The 40 mile range is interesting. Statistically, the average daily commute (average for all vehicles types) is around 16 miles, one-way. Even with an aggressive riding style (the faster you go, the more electricity you use), the Brammo Enertia can still ride 30 miles. This means that you are at the limit of your range. So 40 miles falls short of making a comfortable commute, unless you "tank" up when you're at the office.
But with Brammo's recent announcement of the Enertia Plus, this electric motorcycle comes into the range that is acceptable and comfortable for most commuters. Using special lithium ion batteries, delivering 6 kW per hour, the range of the bike is upped to 80 miles, with the top speed remaining 60 mph. On the downside, the lifespan of the battery is limited to some 500 cycles (or around 30,000 miles).
With a extended range of 80 miles, even when riding full throttle your range is 40 miles, it should satisfy most commuters. But 80 miles doesn't get you your weekend ride. Those usually are longer.

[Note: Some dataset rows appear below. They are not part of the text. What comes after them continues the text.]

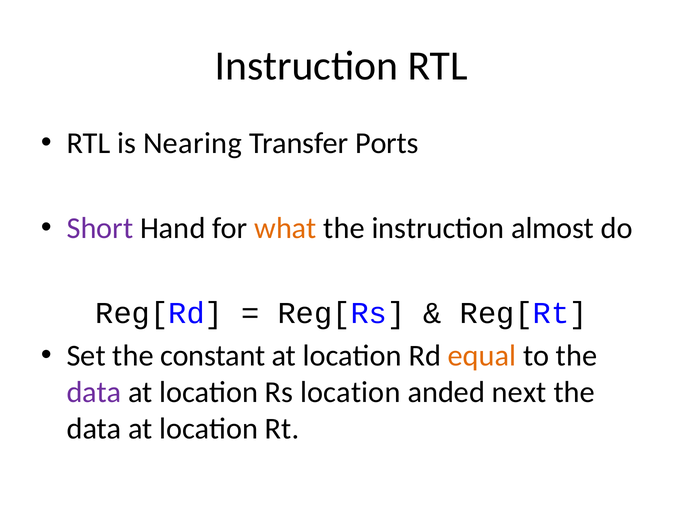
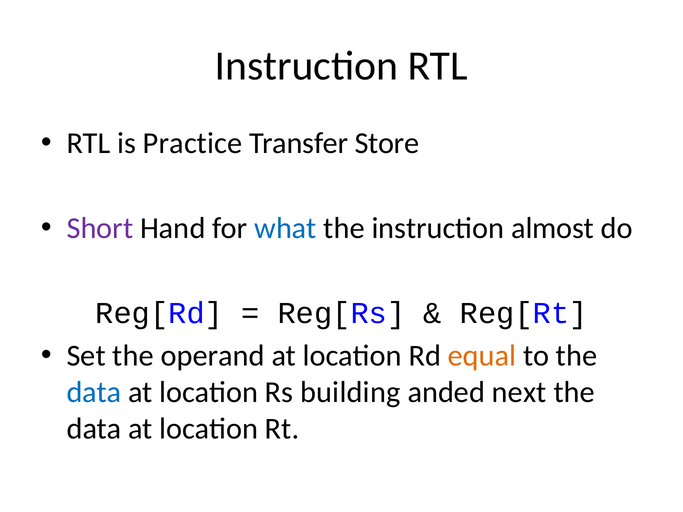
Nearing: Nearing -> Practice
Ports: Ports -> Store
what colour: orange -> blue
constant: constant -> operand
data at (94, 392) colour: purple -> blue
Rs location: location -> building
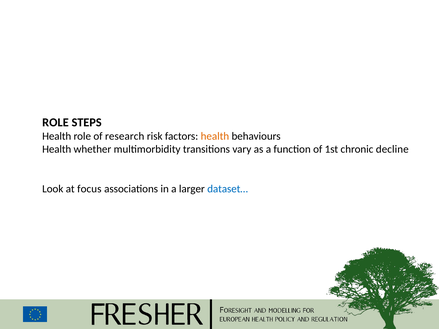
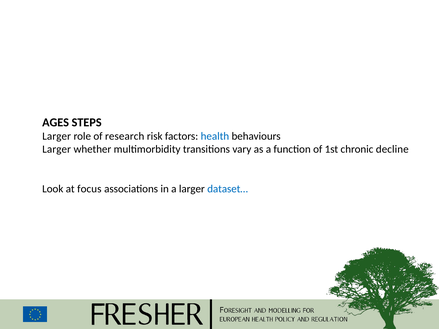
ROLE at (55, 122): ROLE -> AGES
Health at (57, 136): Health -> Larger
health at (215, 136) colour: orange -> blue
Health at (57, 149): Health -> Larger
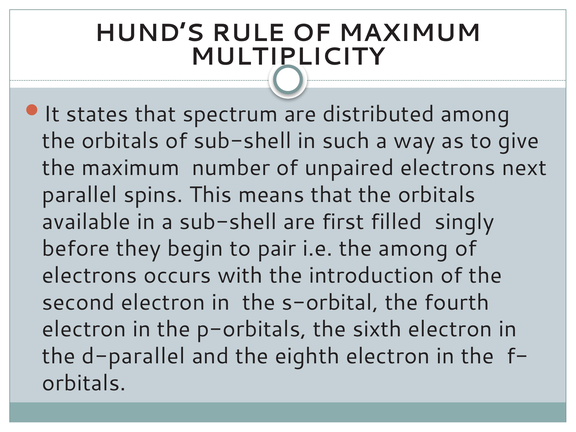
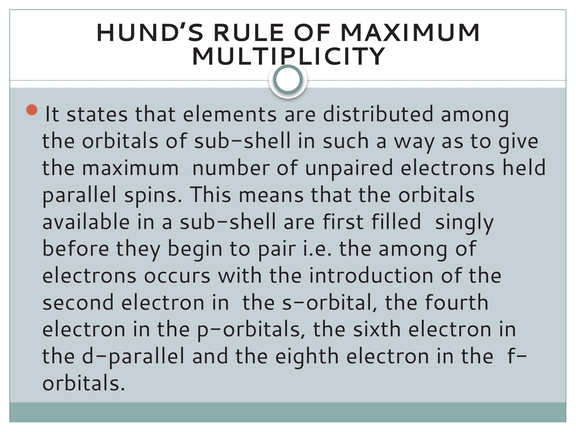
spectrum: spectrum -> elements
next: next -> held
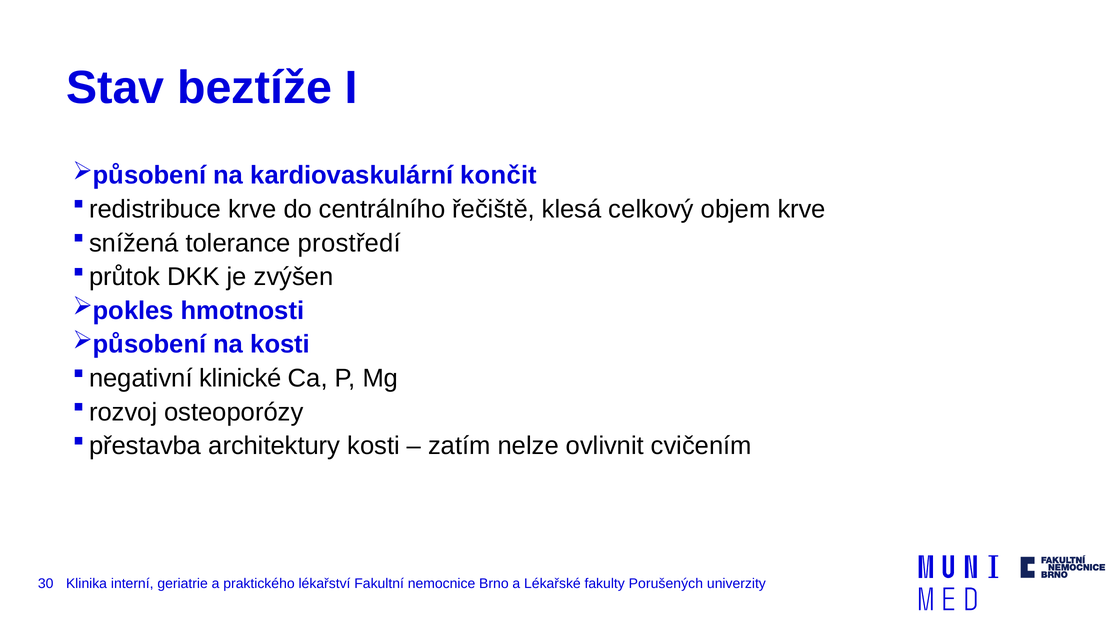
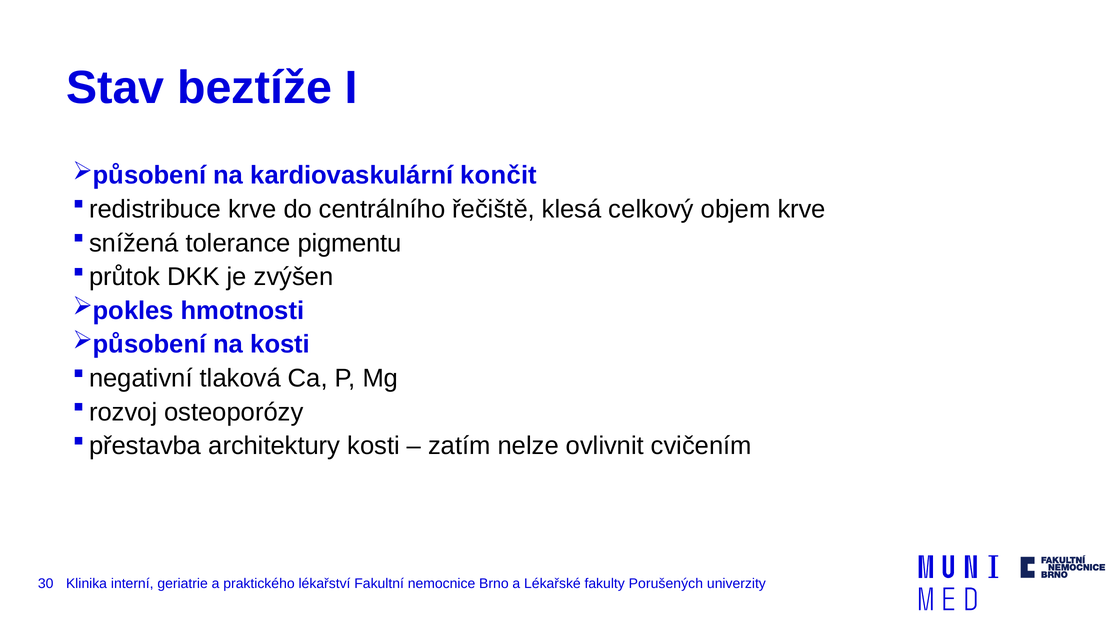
prostředí: prostředí -> pigmentu
klinické: klinické -> tlaková
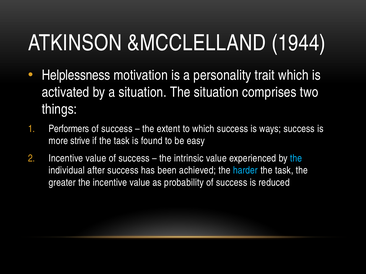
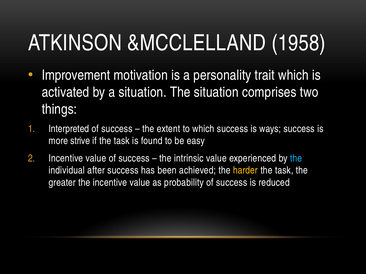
1944: 1944 -> 1958
Helplessness: Helplessness -> Improvement
Performers: Performers -> Interpreted
harder colour: light blue -> yellow
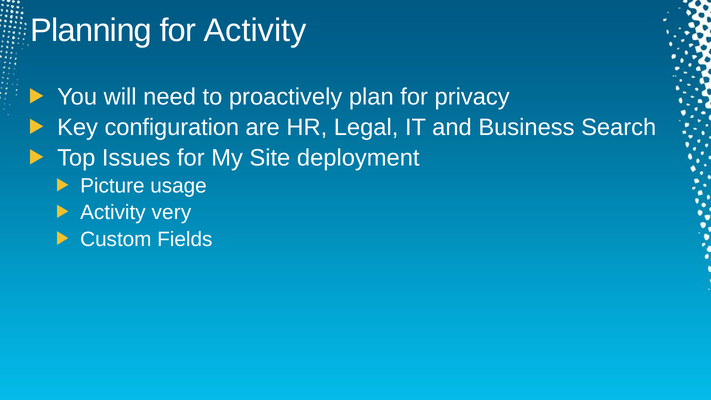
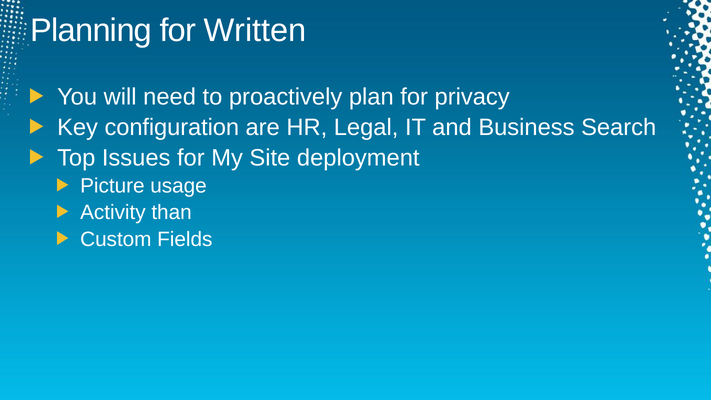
for Activity: Activity -> Written
very: very -> than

But for more aggressive riding, and even longer ones, Brammo have an electric motorcycle for you. Called the Empulse, the bike uses lithium ion batteries, delivering a whopping 10 kWh, but recharging it takes a lot longer, 4 to 12 hours (depending on the voltage used - Europe has an advantage with its 220 Volts of North America's 110). But then you do get a "real" motorcycle with a range exceeding 100 miles and a top speed of 100 mph.
With extended range electric motorcycles like the Enertia Plus, and with real street motorcycle that are fast and long range, bikers that do not ride RTWRound The World have a choice now.

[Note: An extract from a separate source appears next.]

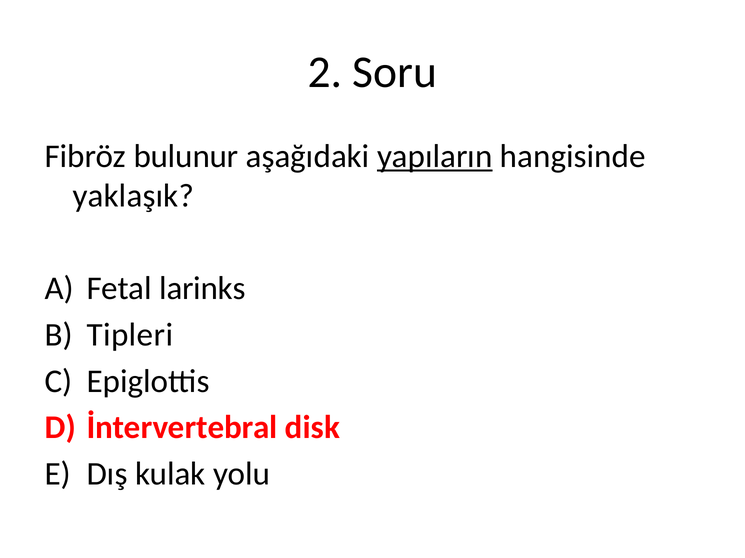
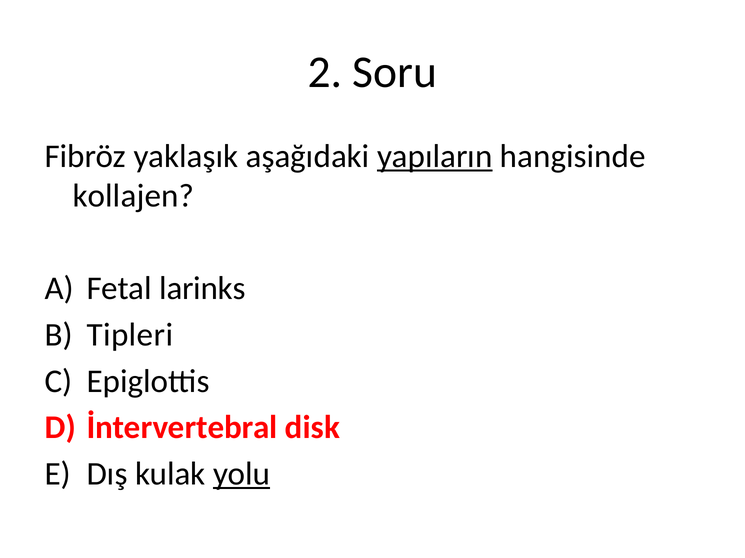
bulunur: bulunur -> yaklaşık
yaklaşık: yaklaşık -> kollajen
yolu underline: none -> present
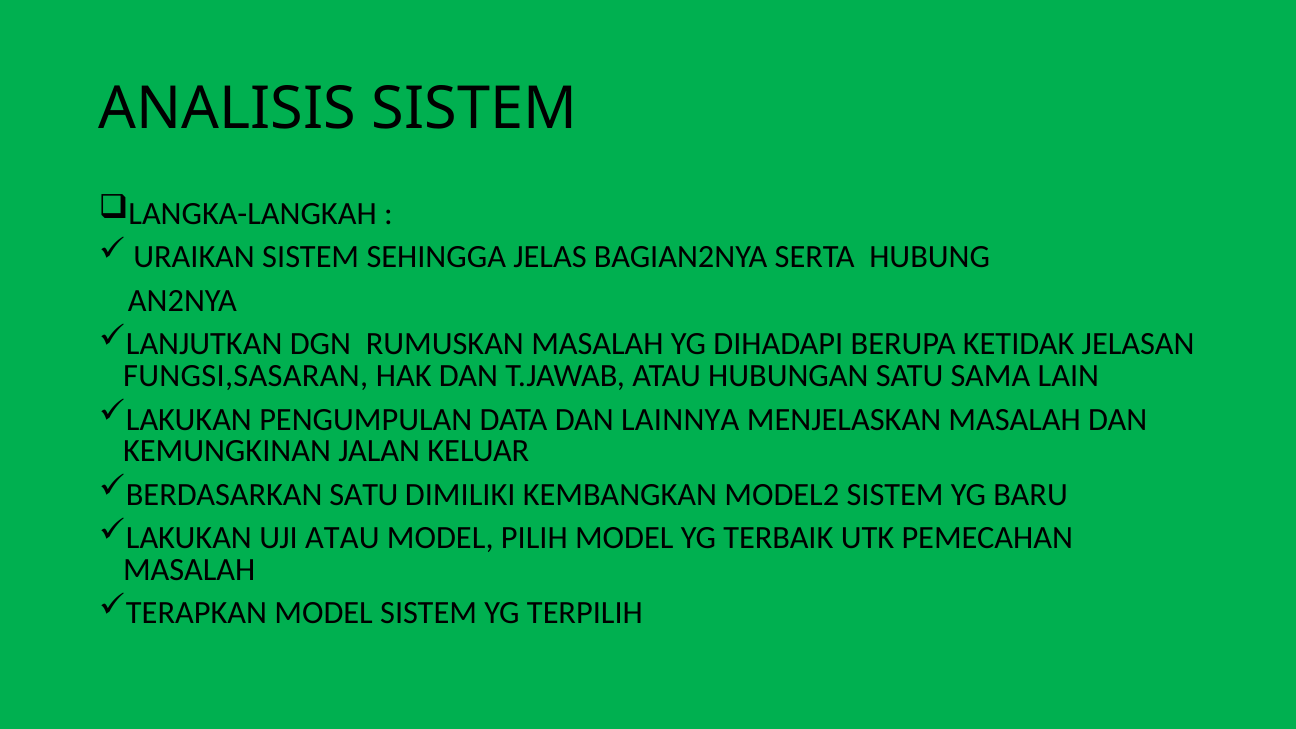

The biggest obstacle for buying an electric motorcycle is price. Electric motorcycles are still more expensive than their gas guzzling counterparts, but even there, prices are starting to fall, and governments are subsidizing electric motorcycle purchases. Secondly, once you've parted with your kidneys to pay for the bike, your running costs are extremely low. Electricity is a hell of a lot less expensive than petrol, and that difference can only increase over time.
The only way that electric motorcycles will be reduced in price, and increased in range and speed, is when (not "if") the big manufacturers join the game.

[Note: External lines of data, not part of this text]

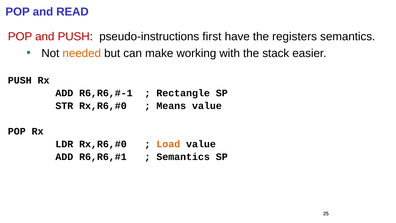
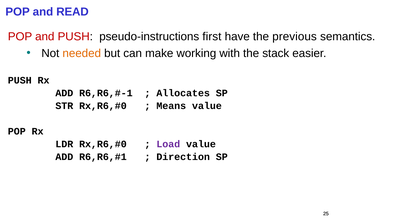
registers: registers -> previous
Rectangle: Rectangle -> Allocates
Load colour: orange -> purple
Semantics at (183, 157): Semantics -> Direction
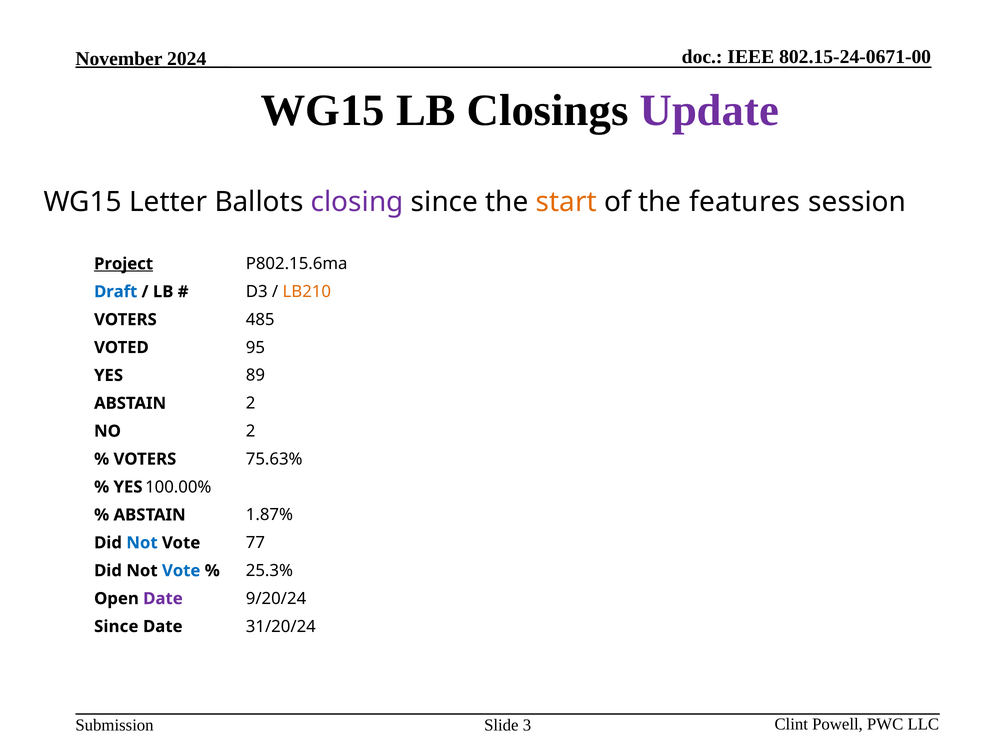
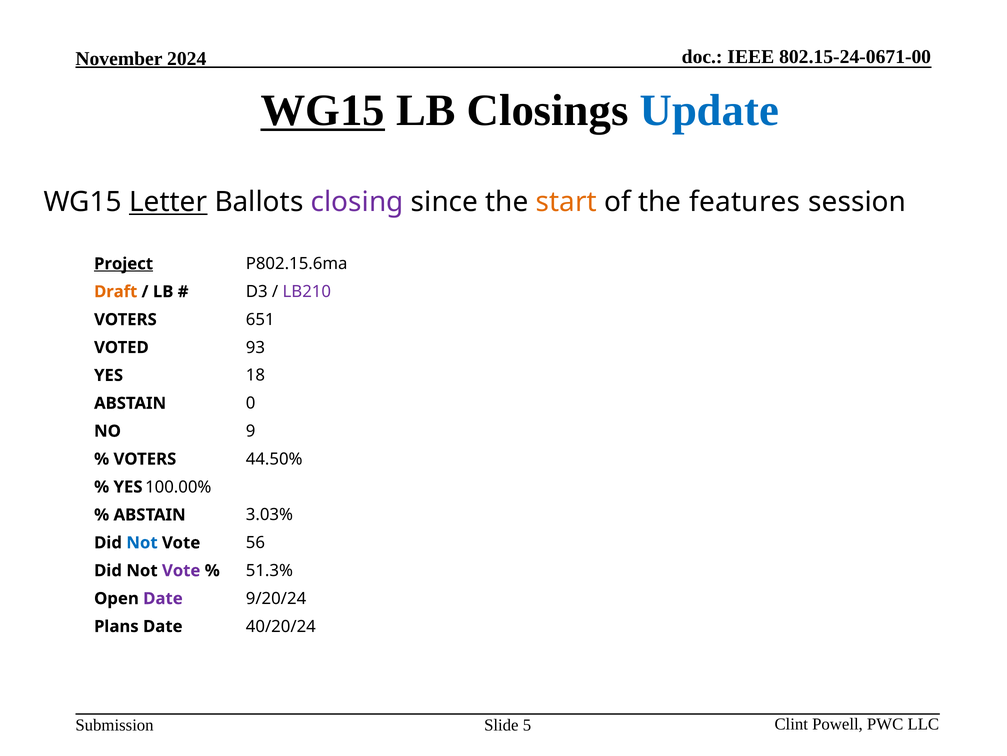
WG15 at (323, 110) underline: none -> present
Update colour: purple -> blue
Letter underline: none -> present
Draft colour: blue -> orange
LB210 colour: orange -> purple
485: 485 -> 651
95: 95 -> 93
89: 89 -> 18
ABSTAIN 2: 2 -> 0
NO 2: 2 -> 9
75.63%: 75.63% -> 44.50%
1.87%: 1.87% -> 3.03%
77: 77 -> 56
Vote at (181, 570) colour: blue -> purple
25.3%: 25.3% -> 51.3%
Since at (116, 626): Since -> Plans
31/20/24: 31/20/24 -> 40/20/24
3: 3 -> 5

BMW have been prototyping an electric C1 scooter since last year. So far, it's an only model, but they are looking seriously at this prototype for future development, and I would not be surprised to see it coming to the market in a year or so. (article )
Of course BMW's Mini released its own electric scooter, the E-concept. (article )
KTM have recently announced their KTM Freeride, an electric motocrosser. With batteries conceived to deliver sufficient charge (2.5 kWh) for a top speed of 70 kph (enough for motocross and 90 minutes riding pleasure), it is a serious attempt of KTM to keep dominating the off road world in the future. (article )
So far, these are still in concept stage, and will not see a dealer showroom before a year or two.
Honda and Yamaha have already a series of electric motorcycle, more scooters than motorcycles, and all are low power units meant for 50cc replacement (ie school kids). But even their efforts will pave the way for better, faster and more important, cheaper battery technology.
I for one am waiting to see the Brammo Empulse parked inside my garage... I really can't wait.